Wherever You Go, I Want You to Know

I bundled my two-and-a-half year old into the car after playtime this week feeling spent. My child is exhibiting perfectly normal behaviour for a child his age, yet lately this has been small consolation for me. I always thought that I was someone who was pretty relaxed … but becoming a mother has revealed a latent need for order and control. I like to think that I have yielded my son to his Creator, however the truth is that I am always ready to lay my claim upon him. Even before my child came into the world I was praying prayers and composing letters for his benefit, all of it brimming with my own hopes and expectations.

Of course, as a parent I have a huge responsibility to influence my child in the way that he should go. The tension arises when my expectations begin to dominate the foreground—like my hopes that my child will be blessed with giftedness, respectability and nice friends, no doubt since those things will reflect well upon me. It is one thing to raise a child for God’s glory, and another to put a Christian veneer on worldly aspirations. I’m not sure I always know the difference!

Enter Melissa Kruger’s Wherever You Go, I Want You to Know.

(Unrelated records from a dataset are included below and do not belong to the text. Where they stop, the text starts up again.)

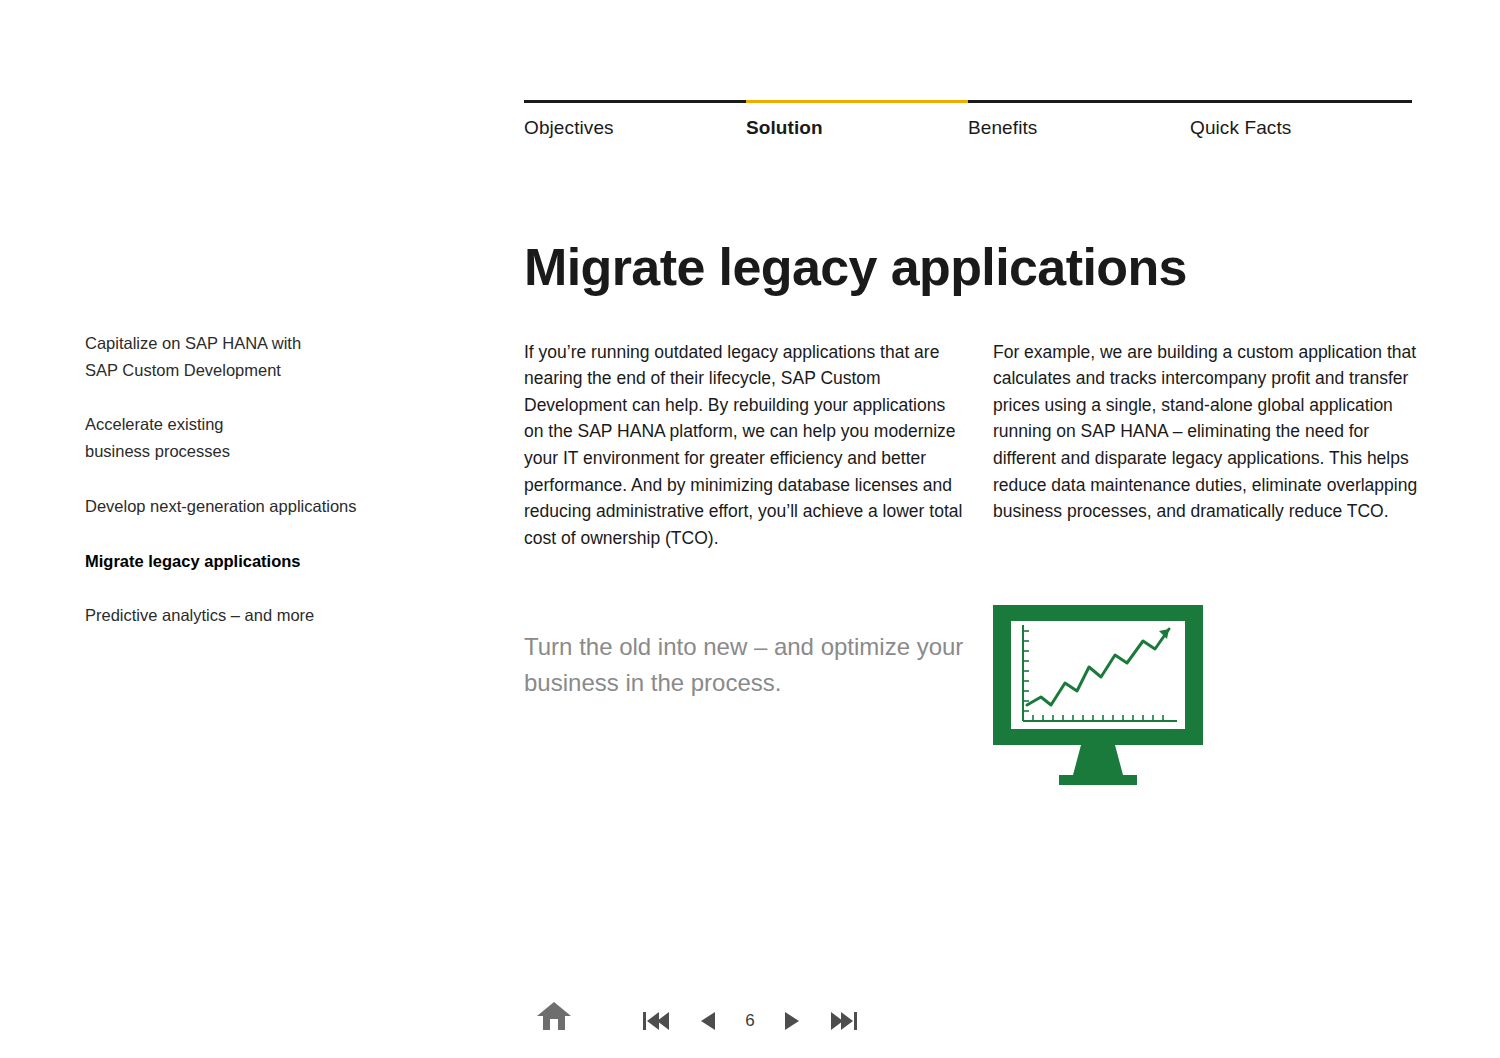Objectives
Solution
Benefits
Quick Facts
Capitalize on SAP HANA with
SAP Custom Development
Accelerate existing
business processes
Develop next-generation applications
Migrate legacy applications
Predictive analytics – and more
Migrate legacy applications
If you’re running outdated legacy applications that are nearing the end of their lifecycle, SAP Custom Development can help. By rebuilding your applications on the SAP HANA platform, we can help you modernize your IT environment for greater efficiency and better performance. And by minimizing database licenses and reducing administrative effort, you’ll achieve a lower total cost of ownership (TCO).
For example, we are building a custom application that calculates and tracks intercompany profit and transfer prices using a single, stand-alone global application running on SAP HANA – eliminating the need for different and disparate legacy applications. This helps reduce data maintenance duties, eliminate overlapping business processes, and dramatically reduce TCO.
Turn the old into new – and optimize your business in the process.
6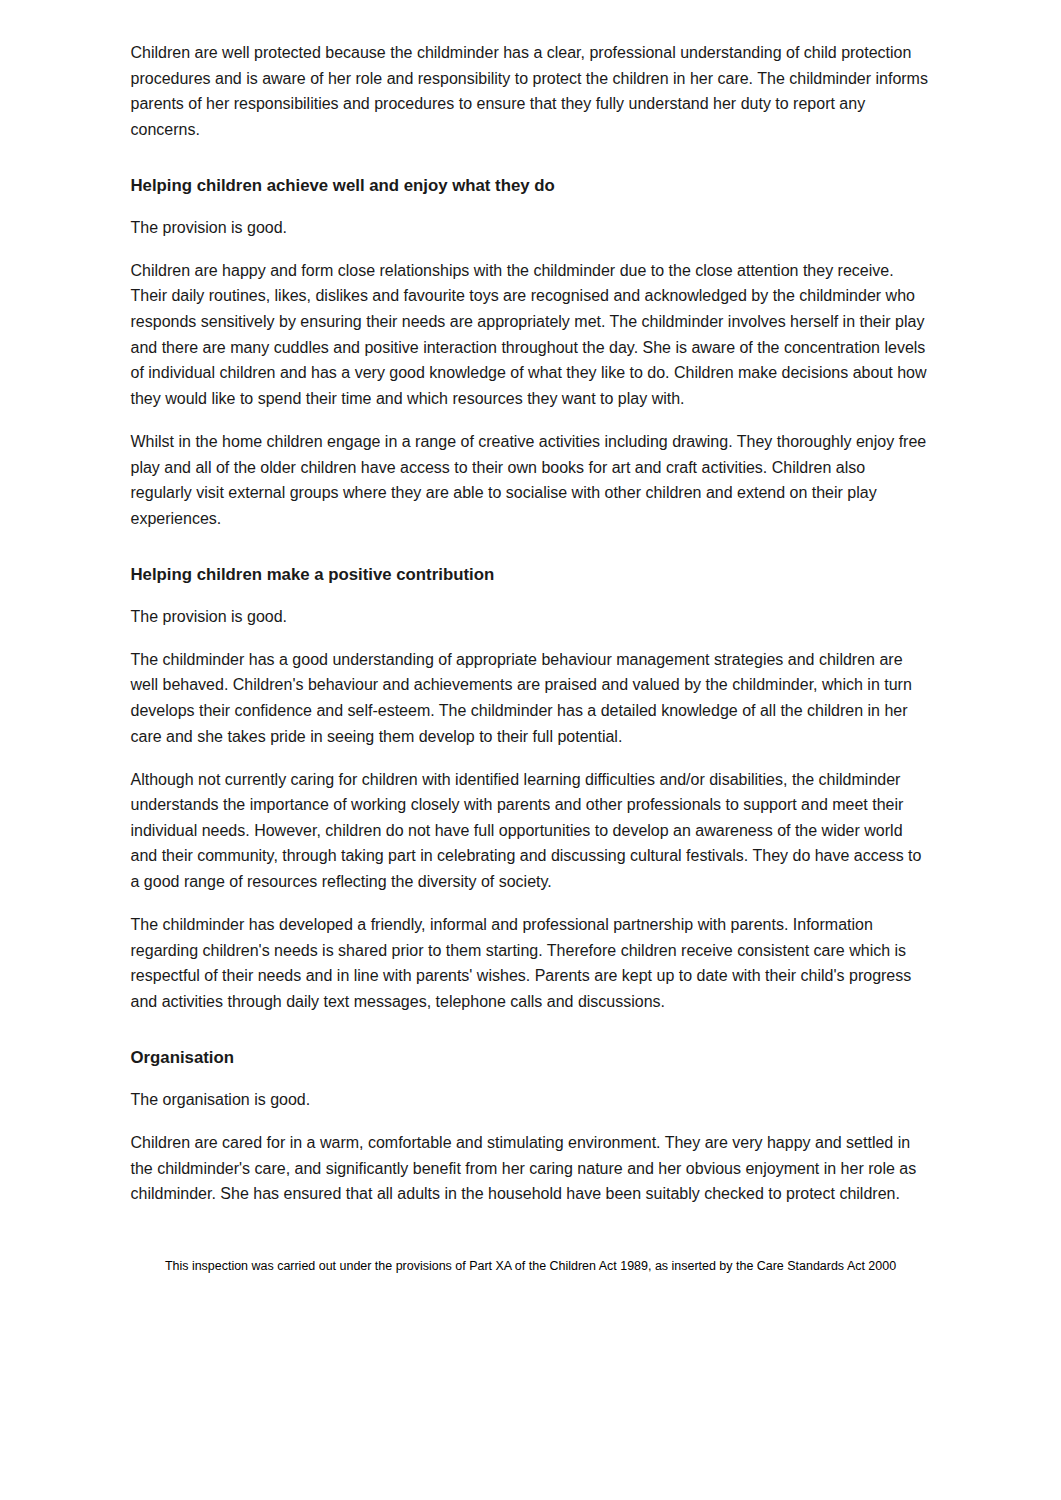Children are well protected because the childminder has a clear, professional understanding of child protection procedures and is aware of her role and responsibility to protect the children in her care. The childminder informs parents of her responsibilities and procedures to ensure that they fully understand her duty to report any concerns.
Helping children achieve well and enjoy what they do
The provision is good.
Children are happy and form close relationships with the childminder due to the close attention they receive. Their daily routines, likes, dislikes and favourite toys are recognised and acknowledged by the childminder who responds sensitively by ensuring their needs are appropriately met. The childminder involves herself in their play and there are many cuddles and positive interaction throughout the day. She is aware of the concentration levels of individual children and has a very good knowledge of what they like to do. Children make decisions about how they would like to spend their time and which resources they want to play with.
Whilst in the home children engage in a range of creative activities including drawing. They thoroughly enjoy free play and all of the older children have access to their own books for art and craft activities. Children also regularly visit external groups where they are able to socialise with other children and extend on their play experiences.
Helping children make a positive contribution
The provision is good.
The childminder has a good understanding of appropriate behaviour management strategies and children are well behaved. Children's behaviour and achievements are praised and valued by the childminder, which in turn develops their confidence and self-esteem. The childminder has a detailed knowledge of all the children in her care and she takes pride in seeing them develop to their full potential.
Although not currently caring for children with identified learning difficulties and/or disabilities, the childminder understands the importance of working closely with parents and other professionals to support and meet their individual needs. However, children do not have full opportunities to develop an awareness of the wider world and their community, through taking part in celebrating and discussing cultural festivals. They do have access to a good range of resources reflecting the diversity of society.
The childminder has developed a friendly, informal and professional partnership with parents. Information regarding children's needs is shared prior to them starting. Therefore children receive consistent care which is respectful of their needs and in line with parents' wishes. Parents are kept up to date with their child's progress and activities through daily text messages, telephone calls and discussions.
Organisation
The organisation is good.
Children are cared for in a warm, comfortable and stimulating environment. They are very happy and settled in the childminder's care, and significantly benefit from her caring nature and her obvious enjoyment in her role as childminder. She has ensured that all adults in the household have been suitably checked to protect children.
This inspection was carried out under the provisions of Part XA of the Children Act 1989, as inserted by the Care Standards Act 2000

This is a children’s book, but I think its central message is just as significant for catechising parents as it is for encouraging their children. In a playful and rhyming tone, Kruger straddles one of the many paradoxes of the Christian life: humility and glory. These unlikely fellows, wedded inextricably at the cross and embraced in the life of faith, have a new way of determining our hopes and dreams for our children. After all, how many children’s books can meaningfully equalise job titles as broad ranging as farming, teaching, or flying? How many can promise that life will be filled with both joy and loss without defaulting to trite phrases? 

In Kruger’s gospel-shaped retelling of the good life, our children’s vocation is exciting to speculate on, but not definitive. Ups and downs are expected, but not all-encompassing. The climax leads us to dream a far greater dream for our children: to hope that their love is ordered towards their Saviour Jesus Christ. It is simple yet profound, and has the quality of gently rebuking parents by relativising everything else.

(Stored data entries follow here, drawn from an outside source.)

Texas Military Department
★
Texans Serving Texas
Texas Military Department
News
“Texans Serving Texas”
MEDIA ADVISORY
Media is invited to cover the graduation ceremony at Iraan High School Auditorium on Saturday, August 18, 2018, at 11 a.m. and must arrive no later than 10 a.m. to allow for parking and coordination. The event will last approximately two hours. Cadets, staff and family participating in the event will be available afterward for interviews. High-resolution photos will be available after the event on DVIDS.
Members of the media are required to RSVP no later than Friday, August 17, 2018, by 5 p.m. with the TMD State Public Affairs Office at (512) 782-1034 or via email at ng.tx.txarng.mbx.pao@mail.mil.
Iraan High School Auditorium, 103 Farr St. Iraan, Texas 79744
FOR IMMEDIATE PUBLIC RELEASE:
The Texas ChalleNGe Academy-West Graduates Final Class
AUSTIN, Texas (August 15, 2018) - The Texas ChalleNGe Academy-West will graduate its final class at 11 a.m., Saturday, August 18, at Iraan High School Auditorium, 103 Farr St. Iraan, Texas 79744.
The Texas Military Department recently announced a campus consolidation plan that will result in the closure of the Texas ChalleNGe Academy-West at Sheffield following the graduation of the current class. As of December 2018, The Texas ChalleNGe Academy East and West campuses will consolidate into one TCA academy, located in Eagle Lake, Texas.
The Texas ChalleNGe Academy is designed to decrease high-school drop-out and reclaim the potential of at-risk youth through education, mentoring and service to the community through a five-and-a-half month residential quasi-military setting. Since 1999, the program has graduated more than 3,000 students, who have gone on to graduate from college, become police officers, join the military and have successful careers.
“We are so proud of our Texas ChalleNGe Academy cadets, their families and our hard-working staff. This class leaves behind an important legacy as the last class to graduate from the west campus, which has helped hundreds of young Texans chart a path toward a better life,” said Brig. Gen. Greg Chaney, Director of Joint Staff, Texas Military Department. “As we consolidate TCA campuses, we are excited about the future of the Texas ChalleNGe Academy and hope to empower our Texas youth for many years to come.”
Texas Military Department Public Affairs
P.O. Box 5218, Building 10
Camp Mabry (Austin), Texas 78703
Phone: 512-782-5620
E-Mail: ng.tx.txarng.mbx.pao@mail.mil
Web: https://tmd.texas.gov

It’s only been in the past couple of months that we’ve picked up the Seussian counterpart to Kruger’s book, Oh, The Places You’ll Go! I’m not sure if Kruger ever confirmed that she was riffing off of this classic, but the similarities (or rather the differences) are easy to spot. Like Kruger, Seuss attempts to straddle the paradoxical nature of this life, but without the revelation of the gospel, his inspiring message is summed up in the idea that life is just one big balancing act. Hopefully, on balance, things will be good rather than bad, but in the end the one who is responsible for tipping those scales is you.

I’m thankful that I can turn back to Kruger’s book with my son and hold out a far weightier promise to him. More than that, I’m thankful that I can yield myself to my Creator, and entrust my son to him. It is no small thing for a parent to relinquish their child to the unknown of wherever. But if we trust in the risen Jesus and find comfort in his perfect love, we know that the wherever of this life is leading to a very definite somewhere in the next. It doesn’t matter if the world deems our children to be ‘successes’ or ‘failures’ or ‘perfectly ordinary’. What matters is that our children’s hearts are turned towards the Lord Jesus, and that we as parents faithfully expend our energies towards this end. It is a joy for parents and children to be able to encourage one another towards this end in the pages of Kruger’s book.